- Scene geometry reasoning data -
_ _ _ _ _ _ _

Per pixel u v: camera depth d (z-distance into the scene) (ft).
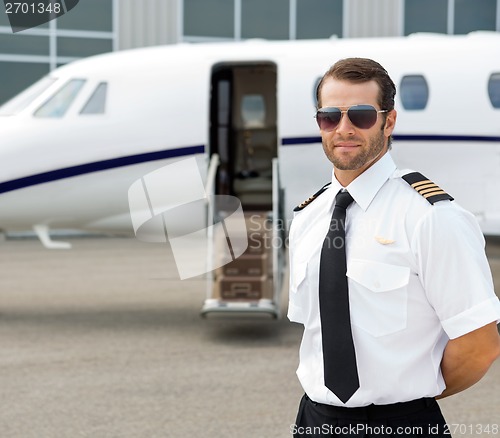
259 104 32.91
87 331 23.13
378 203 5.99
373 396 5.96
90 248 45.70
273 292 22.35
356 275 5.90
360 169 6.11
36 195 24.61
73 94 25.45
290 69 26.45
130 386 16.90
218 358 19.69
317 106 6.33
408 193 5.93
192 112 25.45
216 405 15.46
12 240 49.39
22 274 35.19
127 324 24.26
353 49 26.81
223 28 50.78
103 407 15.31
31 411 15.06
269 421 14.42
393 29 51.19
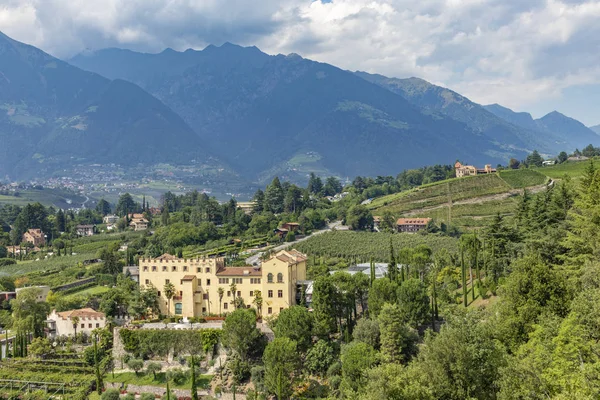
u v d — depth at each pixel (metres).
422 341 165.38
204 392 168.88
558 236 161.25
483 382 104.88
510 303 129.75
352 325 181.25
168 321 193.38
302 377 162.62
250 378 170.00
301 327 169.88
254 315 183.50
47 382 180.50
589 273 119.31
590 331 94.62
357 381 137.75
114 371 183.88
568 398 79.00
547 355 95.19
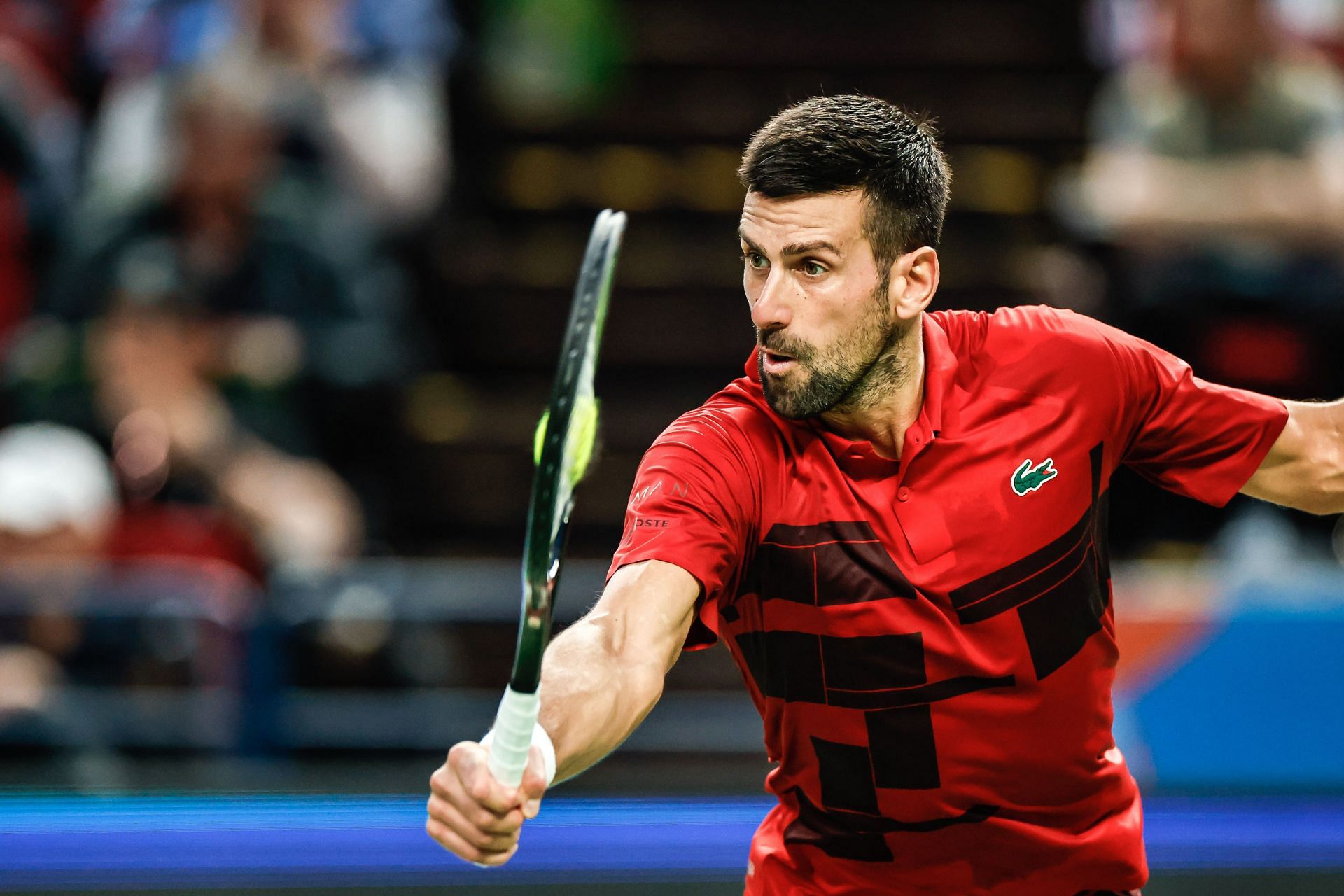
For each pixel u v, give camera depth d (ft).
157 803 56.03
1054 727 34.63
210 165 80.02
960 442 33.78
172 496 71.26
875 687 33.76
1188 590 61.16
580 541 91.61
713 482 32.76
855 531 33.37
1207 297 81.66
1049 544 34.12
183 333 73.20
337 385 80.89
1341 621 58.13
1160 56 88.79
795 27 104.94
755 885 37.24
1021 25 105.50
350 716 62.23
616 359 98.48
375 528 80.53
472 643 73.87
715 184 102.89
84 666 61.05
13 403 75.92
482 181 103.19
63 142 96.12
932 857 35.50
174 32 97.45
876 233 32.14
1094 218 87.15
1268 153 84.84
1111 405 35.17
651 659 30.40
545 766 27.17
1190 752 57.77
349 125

_ _ _ _ _ _ _

- Exercise details -
Pictures are not part of the copy; transcribe the rest of the data verbatim.

- Finished task -
Per pixel u v: camera depth d (z-distance into the scene) (ft).
259 104 32.91
87 331 23.13
378 203 5.99
373 396 5.96
90 248 45.70
273 292 22.35
356 275 5.90
360 169 6.11
36 195 24.61
73 94 25.45
290 69 26.45
130 386 16.90
218 358 19.69
317 106 6.33
408 193 5.93
192 112 25.45
216 405 15.46
12 240 49.39
22 274 35.19
127 324 24.26
353 49 26.81
223 28 50.78
103 407 15.31
31 411 15.06
269 421 14.42
393 29 51.19
u v d — depth at each pixel (metres).
422 341 165.38
204 392 168.88
558 236 161.25
483 382 104.88
510 303 129.75
352 325 181.25
168 321 193.38
302 377 162.62
250 378 170.00
301 327 169.88
254 315 183.50
47 382 180.50
589 273 119.31
590 331 94.62
357 381 137.75
114 371 183.88
568 398 79.00
547 355 95.19
For each pixel u v, give camera depth d (ft).
157 803 56.03
1054 727 34.63
210 165 80.02
960 442 33.78
172 496 71.26
875 687 33.76
1188 590 61.16
580 541 91.61
713 482 32.76
855 531 33.37
1207 297 81.66
1049 544 34.12
183 333 73.20
337 385 80.89
1341 621 58.13
1160 56 88.79
795 27 104.94
755 885 37.24
1021 25 105.50
350 716 62.23
616 359 98.48
375 528 80.53
472 643 73.87
715 184 102.89
84 666 61.05
13 403 75.92
482 181 103.19
63 142 96.12
932 857 35.50
174 32 97.45
876 233 32.14
1094 218 87.15
1268 153 84.84
1111 405 35.17
651 659 30.40
545 766 27.17
1190 752 57.77
349 125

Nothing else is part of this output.